WHAT YOU ARE ASKED TO DO: Rewrite the lines below with "meteorologist" switched to "forecaster" everywhere it occurs, keeping everything else the same, and omit the pictures.

(SOURCE MATERIAL)

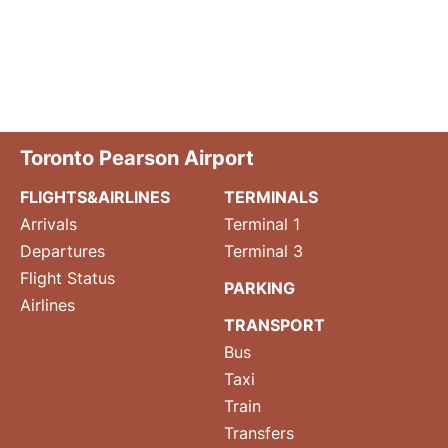
Toronto Pearson Airport
FLIGHTS&AIRLINES
TERMINALS
Arrivals
Terminal 1
Departures
Terminal 3
Flight Status
PARKING
Airlines
TRANSPORT
Bus
Taxi
Train
Transfers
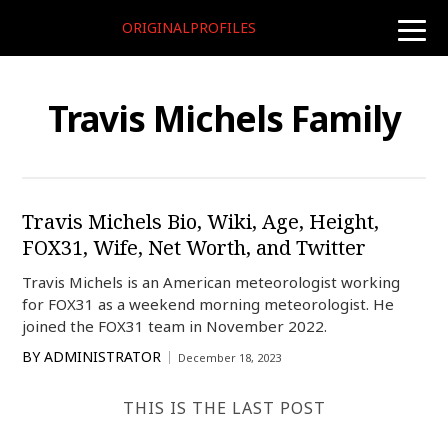
ORIGINALPROFILES
toggle
naviga
Travis Michels Family
Travis Michels Bio, Wiki, Age, Height,
FOX31, Wife, Net Worth, and Twitter
Travis Michels is an American meteorologist working
for FOX31 as a weekend morning meteorologist. He
joined the FOX31 team in November 2022.
BY
ADMINISTRATOR
December 18, 2023
THIS IS THE LAST POST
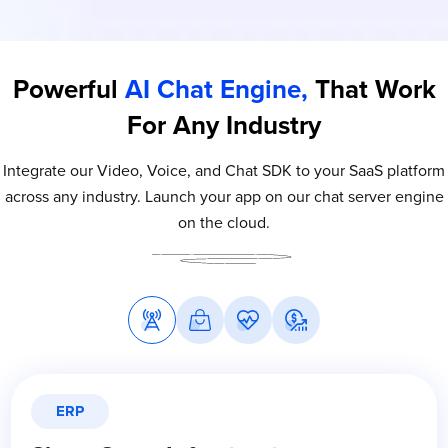
Powerful
AI Chat Engine,
That Work
For Any Industry
Integrate our Video, Voice, and Chat SDK to your SaaS platform
across any industry. Launch your app on our chat server engine
on the cloud.
ERP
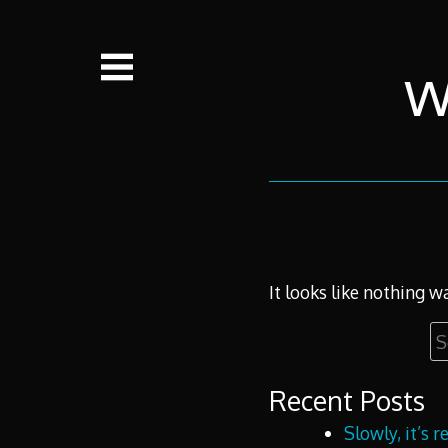
Skip
to
content
w
It looks like nothing w
Se
fo
Recent Posts
Slowly, it’s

(End SOURCE MATERIAL)

SOLUTION FOR THIS PROBLEM:
Toronto Pearson Airport
FLIGHTS&AIRLINES
TERMINALS
Arrivals
Terminal 1
Departures
Terminal 3
Flight Status
PARKING
Airlines
TRANSPORT
Bus
Taxi
Train
Transfers
ORIGINALPROFILES
toggle
naviga
Travis Michels Family
Travis Michels Bio, Wiki, Age, Height,
FOX31, Wife, Net Worth, and Twitter
Travis Michels is an American forecaster working
for FOX31 as a weekend morning forecaster. He
joined the FOX31 team in November 2022.
BY
ADMINISTRATOR
December 18, 2023
THIS IS THE LAST POST
Powerful
AI Chat Engine,
That Work
For Any Industry
Integrate our Video, Voice, and Chat SDK to your SaaS platform
across any industry. Launch your app on our chat server engine
on the cloud.
ERP
Skip
to
content
w
It looks like nothing w
Se
fo
Recent Posts
Slowly, it’s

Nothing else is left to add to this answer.